══ TEXT SEGMENT

Above is the code that we are using to do gets from couchbase. The above code gets executed on cb-io threadpool. And my cb-core pool is unused/idle always. So what needs to be done for this, i want to utilize(add more traffic) on those threads as well.?

Okay so first, the code above (the callbacks) will be executed on the cb-computation pool. The cb-io threads will handle the actual IO load but will pass it over to the cb-compuations once done and this is where the callbacks are executed. Keep in mind that its not about utilizing specific threads as much as possible. cb-core are not doing much work and if they are close to idle its fine. Its just an indication that this codepath is not doing the bulk of the work.

  • Does getDataBucket always return the same Bucket instance, so do you share it across your application?
  • What purpose does the last map serve?

Btw, in your case here there is absolutely no benefit over executing it with a blocking request right away (since you are loading the doc and then blocking on it). If your app code really only does this, there is no need to tap into the async world.

  • Since you are basically blocking on each call, how many threads are you firing this stuff into? (your app threads)
  • If you want to achieve better batching, you can think about using Observable.from(), pass a list of IDs and return the list of IDs. This is one of the easiest ways to get better performance.

════
══ DATASET EXTRACT

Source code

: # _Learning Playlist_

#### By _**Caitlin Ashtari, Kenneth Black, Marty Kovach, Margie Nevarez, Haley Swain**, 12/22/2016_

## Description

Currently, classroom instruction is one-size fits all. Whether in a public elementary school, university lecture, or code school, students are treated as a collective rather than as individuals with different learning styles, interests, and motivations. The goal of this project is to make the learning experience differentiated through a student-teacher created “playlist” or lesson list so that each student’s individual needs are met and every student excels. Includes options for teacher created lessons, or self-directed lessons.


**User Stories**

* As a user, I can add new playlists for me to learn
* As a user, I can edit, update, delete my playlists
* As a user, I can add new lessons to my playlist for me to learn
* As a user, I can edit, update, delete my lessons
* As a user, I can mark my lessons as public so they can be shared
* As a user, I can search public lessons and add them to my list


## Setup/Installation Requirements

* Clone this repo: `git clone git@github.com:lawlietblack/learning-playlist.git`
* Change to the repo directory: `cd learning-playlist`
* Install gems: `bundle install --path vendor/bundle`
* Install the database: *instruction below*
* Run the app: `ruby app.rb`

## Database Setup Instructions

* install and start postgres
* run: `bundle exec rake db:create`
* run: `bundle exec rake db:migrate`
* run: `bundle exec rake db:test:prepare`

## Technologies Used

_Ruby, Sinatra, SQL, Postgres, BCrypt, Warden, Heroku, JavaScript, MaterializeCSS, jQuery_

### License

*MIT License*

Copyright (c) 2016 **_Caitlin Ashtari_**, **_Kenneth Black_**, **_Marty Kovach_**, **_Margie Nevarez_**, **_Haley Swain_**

════

• _YOUR TASK_
Decide whether each of these statements agrees with the text on Couchbase thread pools: 1. The callbacks in the code are executed on the cb-computation pool. 2. Near-idle cb-core threads are a problem that needs fixing. 3. In this case, a blocking request would give no benefit over the async approach. Answer yes or no for each, quoting the deciding words of the text. Rely only on the text when answering.

• _ANSWER TO THE PROBLEM_
1. Yes: "the code above (the callbacks) will be executed on the cb-computation pool."
2. No: "cb-core are not doing much work and if they are close to idle its fine."
3. No: "there is absolutely no benefit over executing it with a blocking request right away"